I go back to work. JD is talking earnestly to his assistant. Something important, no doubt. “I need you to get me some Maltesers, some Partegas and a can of beer,” he tells her. A very special guest is checking in later. He has spent more than 700 nights in the Shelbourne since 2007 and because of his loyalty he is getting two of his favourite things – Cuban cigars and Maltesers. The beer is for another guest.

I am sent back to the door and given a top hat and tails. I look more Charlie Chaplin than Great Gatsby. A couple come out and ask for directions to Dunne & Crescenzi. I know the Italian restaurant well, but my mind goes blank. Rather than say I don’t know, I point vaguely down Kildare Street. They want me to be more specific, so I am. Specific and quite wrong. They’re probably still looking for the place today.
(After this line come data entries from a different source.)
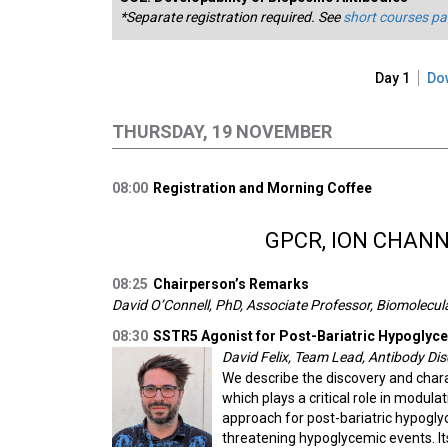
*Separate registration required. See
short courses p
Day 1
Do
THURSDAY, 19 NOVEMBER
08:00
Registration and Morning Coffee
GPCR, ION CHAN
08:25
Chairperson’s Remarks
David O’Connell, PhD, Associate Professor, Biomolecula
08:30
SSTR5 Agonist for Post-Bariatric Hypoglyc
David Felix, Team Lead, Antibody Di
We describe the discovery and chara
which plays a critical role in modulat
approach for post-bariatric hypoglyc
threatening hypoglycemic events. Its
Sorry.

I retreat to the staff room where I read that the four keys to a high guest rating are room cleanliness, room maintenance, breakfast and the internet service. “The internet is not something that will bring someone to the hotel, but if it is not there, they will miss it,” JD says.

JD doubles as the butler for the Princess Grace Suite. Tomorrow night someone will shell out €2,500 to stay in the suite. For one night only. So we have to get it ready. Well, I say we, but JD is all over it. He puts the flowers in place, checks the Nespresso pods, fluffs pillows and stocks the free bar. I carry a tray.

When the suite is occupied tomorrow he’ll be on 24-hour call. Before then, he has much to do and he needs me out of his hair. He hands me my cards and as we stand in the lobby we make idle chit chat.

“My great, great, great, great grandfather was Charles Dickens,” one of us says. It is not me. I am flabbergasted.

JD Flynn is a direct descendent of one of the finest novelists the English language has ever seen? And he mentions it only in passing? His colleagues don’t even know. Well, they might now.

I hope he didn’t have any great expectations of me as a colleague and whether he thought it was the best of times or the worst of times, I can’t say for sure, but I’m pretty certain it’s still the age of The Shelbourne.